Dopo due album (“Abyss” e “Hiss Spun”) dal suono decisamente più robusto rispetto ai primi lavori, Chelsea Wolfe ritorna ad una penombra più delicata lontana da certe tempeste elettriche, delle quali rimane più che altro una brezza scura sullo sfondo, come l’oscuro riflesso di una inquietudine urticante sempre latente.
La nuova opera della californiana porta a compimento la ricerca folk-oriented che abbiamo visto in svariate emanazioni del passato e soprattutto fa germogliare il virgulto nero che trovammo nella raccolta “Unknown Rooms” di qualche anno fa, nella quale Chelsea colse alcune gemme spettrali dal suo repertorio per comporre un affascinante affresco di bellezza elegante e insieme dimessa.
Qui il lavoro è ovviamente più organico e compatto, gli intenti più chiari. La musicista ha storicamente dato prova di saper plasmare i linguaggi sonori più diversi, però all’interno di una efficacevisione unificante, che ha saputo veicolare una forma poetica insieme brutale e sognante, secca e particolareggiata, moderna e metropolitana, e così ancestrale, eternizzante.
E qui, tra le trame scarne di una chitarra pizzicata e le coltri di fuliggine che ne avvolgono l’ipnotico incedere, che forse la Wolfe esprime il meglio di sè. Quando insomma si nasconde, come ad inizio carriera, cercando elisir di lunga vita e veleno mortale all’interno di un’anima scavata dalla smaniosità dei propri demoni.

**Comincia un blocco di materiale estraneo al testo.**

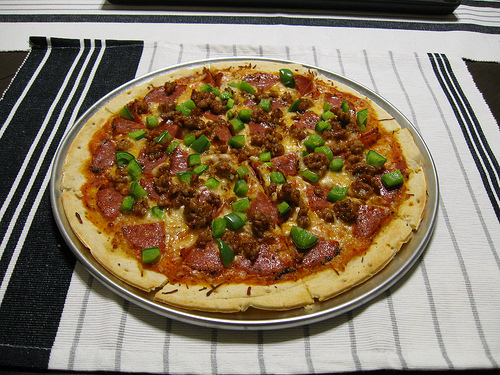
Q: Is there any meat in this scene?
A: Yes, there is meat.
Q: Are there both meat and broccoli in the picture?
A: No, there is meat but no broccoli.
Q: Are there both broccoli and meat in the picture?
A: No, there is meat but no broccoli.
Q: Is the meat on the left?
A: Yes, the meat is on the left of the image.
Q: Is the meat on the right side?
A: No, the meat is on the left of the image.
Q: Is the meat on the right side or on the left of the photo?
A: The meat is on the left of the image.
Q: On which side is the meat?
A: The meat is on the left of the image.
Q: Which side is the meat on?
A: The meat is on the left of the image.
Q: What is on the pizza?
A: The meat is on the pizza.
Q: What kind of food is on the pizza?
A: The food is meat.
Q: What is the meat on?
A: The meat is on the pizza.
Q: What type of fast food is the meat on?
A: The meat is on the pizza.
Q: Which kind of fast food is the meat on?
A: The meat is on the pizza.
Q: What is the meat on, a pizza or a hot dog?
A: The meat is on a pizza.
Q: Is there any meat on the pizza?
A: Yes, there is meat on the pizza.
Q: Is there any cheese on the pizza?
A: No, there is meat on the pizza.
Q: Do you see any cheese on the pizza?
A: No, there is meat on the pizza.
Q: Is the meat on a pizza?
A: Yes, the meat is on a pizza.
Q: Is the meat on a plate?
A: No, the meat is on a pizza.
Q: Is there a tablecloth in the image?
A: Yes, there is a tablecloth.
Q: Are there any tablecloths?
A: Yes, there is a tablecloth.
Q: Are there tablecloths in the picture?
A: Yes, there is a tablecloth.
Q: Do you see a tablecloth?
A: Yes, there is a tablecloth.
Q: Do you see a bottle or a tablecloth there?
A: Yes, there is a tablecloth.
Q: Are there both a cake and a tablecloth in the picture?
A: No, there is a tablecloth but no cakes.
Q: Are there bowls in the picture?
A: No, there are no bowls.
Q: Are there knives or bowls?
A: No, there are no bowls or knives.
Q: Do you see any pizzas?
A: Yes, there is a pizza.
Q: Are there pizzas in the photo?
A: Yes, there is a pizza.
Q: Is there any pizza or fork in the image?
A: Yes, there is a pizza.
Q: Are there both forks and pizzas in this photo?
A: No, there is a pizza but no forks.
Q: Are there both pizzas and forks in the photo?
A: No, there is a pizza but no forks.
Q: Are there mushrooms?
A: No, there are no mushrooms.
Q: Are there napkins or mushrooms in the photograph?
A: No, there are no mushrooms or napkins.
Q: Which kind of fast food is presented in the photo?
A: The fast food is a pizza.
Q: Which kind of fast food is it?
A: The food is a pizza.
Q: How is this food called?
A: This is a pizza.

Ne sortisce una collezione di ballad bellissime, non prive qui e là di picchi di sulfurea ispidezza e di sussulti che lascerebbero intendere climax più heavy (vedasi la progressione di “Erde”), ma che poi si rifugiano nella redenzione dell’Etereo, liberando flussi catartici sul dorso di tenui palpitazioni tra sogno riscattatore e incubo carnefice (“The Mother Road”, “Birth of Violence”, “Little Grave”, “Preface to a Dream Play”).Una volta dismessa la patina più palesemente goticheggiante, mettendo veramente a nudo la propria anima, spingendo verso una trancedal sapore in certi momenti più angelico che infernale, la Wolfe sembra appropriarsi di una dimensione ancora più personale, “autorevole” e, in definitiva, spirituale (“Be All Things”, “Dirt Universe”). Abbiamo anche spazio per suggestioni più “desertiche”, che arricchiscono la palette diremmo vampiresca della tracklist (“American Darkness”, lo pseudo-anthem “Deranged for Rock&Roll”, il sigillo “Highway”).

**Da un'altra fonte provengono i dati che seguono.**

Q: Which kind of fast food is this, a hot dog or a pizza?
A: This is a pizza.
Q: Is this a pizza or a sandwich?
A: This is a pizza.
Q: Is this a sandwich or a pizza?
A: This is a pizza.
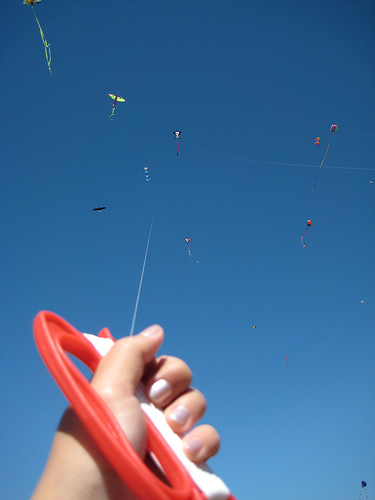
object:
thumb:
[88, 323, 163, 396]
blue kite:
[142, 165, 151, 183]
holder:
[32, 306, 240, 499]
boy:
[28, 323, 220, 498]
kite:
[107, 91, 125, 122]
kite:
[310, 123, 338, 194]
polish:
[186, 432, 201, 455]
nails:
[165, 403, 191, 428]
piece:
[81, 327, 238, 498]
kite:
[299, 216, 315, 250]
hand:
[31, 321, 221, 498]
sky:
[1, 1, 375, 499]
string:
[128, 215, 155, 335]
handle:
[31, 309, 239, 499]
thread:
[180, 134, 375, 174]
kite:
[22, 0, 56, 79]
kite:
[173, 127, 183, 157]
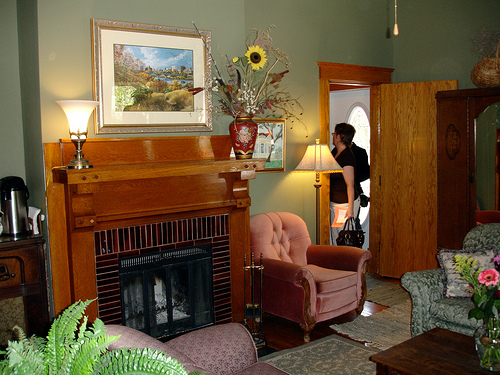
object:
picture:
[88, 17, 214, 137]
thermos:
[0, 174, 33, 242]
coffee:
[25, 206, 44, 235]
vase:
[225, 115, 259, 159]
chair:
[247, 211, 373, 344]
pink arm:
[302, 242, 376, 270]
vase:
[470, 314, 500, 373]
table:
[365, 326, 499, 375]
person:
[327, 122, 361, 244]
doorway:
[326, 80, 378, 273]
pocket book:
[334, 214, 367, 249]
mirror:
[470, 99, 500, 224]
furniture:
[434, 90, 500, 252]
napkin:
[33, 204, 40, 234]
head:
[330, 122, 356, 149]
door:
[368, 79, 456, 280]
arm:
[339, 157, 356, 209]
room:
[0, 0, 499, 374]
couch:
[398, 219, 500, 339]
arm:
[397, 262, 445, 299]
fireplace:
[91, 213, 234, 345]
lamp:
[55, 97, 102, 171]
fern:
[0, 296, 202, 375]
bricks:
[94, 278, 122, 287]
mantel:
[44, 134, 257, 343]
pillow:
[434, 246, 499, 300]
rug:
[257, 333, 373, 374]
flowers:
[241, 42, 269, 71]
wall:
[41, 0, 393, 244]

“Birth of Violence” è la conferma del talento di un’autrice a suo modo unica nel panorama internazionale. Prima di, probabilmente, rituffarsi di nuovo tra distorti detriti doom/heavy, è tempo di godersi per qualche tempo questa quasi-dozzina di tracce assolutamente incantevoli, che di nuovo trovano nella decostruzione del dolore una propria luce ai margini dell’anima, suggerendo nondimeno nuove strategie di sopravvivenza.